Now that you've seen the timeline, what point does the current market most remind you of?

Monday, October 15, 2007

Be grateful you're not a seller in...

...Tustin. For the day, we're going to leave South County (aka the bubble within a bubble) and see what's going on in central OC. To sum it up: Things don't look too great there, either.

UPDATE: A reader tipped us that this property has undergone yet another price reduction. It's showing up in ZipRealty as $520,000 and on Redfin as a range of $500-520k. I've adjusted the calculations at the bottom to reflect this.

1772 Irvine Blvd, Tustin, 92780

Asking price: $500,000-$520,000
Asking price/ sq ft: $333
Income requirement: $137,500
Size: 3 beds, 2 baths, 1,500 sq ft (built in 1956)
MLS: S490966 (132 days on Redfin)
Purchase price: $690,000
Purchase date: 11/22/2005
2006 property tax: $7,131
Type: Single Family Residence
Style: Ranch
Stories: One level
Lot size: 9,338 sq ft
From listing: Single Story Ranch Style Home located in a desirable area of Tustin with Spacious Living and Family/Bonus Room, Fitted Kitchen with Dining Area and a Corner Lot with Large Back Yard. This Home has a lot of Potential and needs Tender Loving Care. No Mello Roos & No HOA. Great opportunity for Investment as well as for Primary Residence.

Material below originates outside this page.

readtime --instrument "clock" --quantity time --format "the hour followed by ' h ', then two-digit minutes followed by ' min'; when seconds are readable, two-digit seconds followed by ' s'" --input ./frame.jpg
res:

Judging by the recent sales history, it looks like this property may have been flipped successfully in 2005 for a $60k profit before selling costs. Even the owners before that only held the property for about a year, from 2004-2005, and cashed in as well.
11/22/2005 $690,000
4/27/2005: $630,000
5/21/2004 $559,000

The property is showing up with a $599k asking price on ZipRealty, and a price range of $550k-$599k on Redfin. Since the house has been sitting, unsold, for more than four months, it seems safe to say that it's still too expensive, whatever the real price is.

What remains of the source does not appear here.